The reply should hold only the lines below from the one with "X28448Y231140D02*" to the end, each copied exactly.

· · · · · · ·

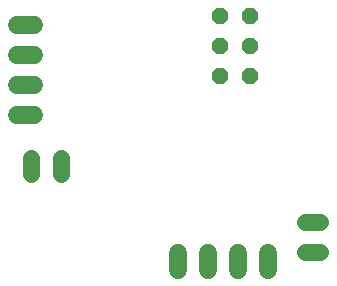
<source format=gbs>
G04 EAGLE Gerber RS-274X export*
G75*
%MOMM*%
%FSLAX34Y34*%
%LPD*%
%INSoldermask Bottom*%
%IPPOS*%
%AMOC8*
5,1,8,0,0,1.08239X$1,22.5*%
G01*
%ADD10C,1.422400*%
%ADD11C,1.524000*%
%ADD12P,1.525737X8X292.500000*%


D10*
X66040Y118364D02*
X66040Y105156D01*
X40640Y105156D02*
X40640Y118364D01*
D11*
X215900Y37592D02*
X215900Y23368D01*
X241300Y23368D02*
X241300Y37592D01*
X165100Y37592D02*
X165100Y23368D01*
X190500Y23368D02*
X190500Y37592D01*
X42672Y154940D02*
X28448Y154940D01*
X28448Y180340D02*
X42672Y180340D01*
X42672Y205740D02*
X28448Y205740D01*
X28448Y231140D02*
X42672Y231140D01*
D12*
X226060Y213360D03*
X200660Y213360D03*
X226060Y238760D03*
X200660Y238760D03*
X200660Y187960D03*
X226060Y187960D03*
D10*
X272161Y38735D02*
X285369Y38735D01*
X285369Y64135D02*
X272161Y64135D01*
M02*

</source>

· · · · · · ·

### Response to the exercise:
X28448Y231140D02*
X42672Y231140D01*
D12*
X226060Y213360D03*
X200660Y213360D03*
X226060Y238760D03*
X200660Y238760D03*
X200660Y187960D03*
X226060Y187960D03*
D10*
X272161Y38735D02*
X285369Y38735D01*
X285369Y64135D02*
X272161Y64135D01*
M02*

</source>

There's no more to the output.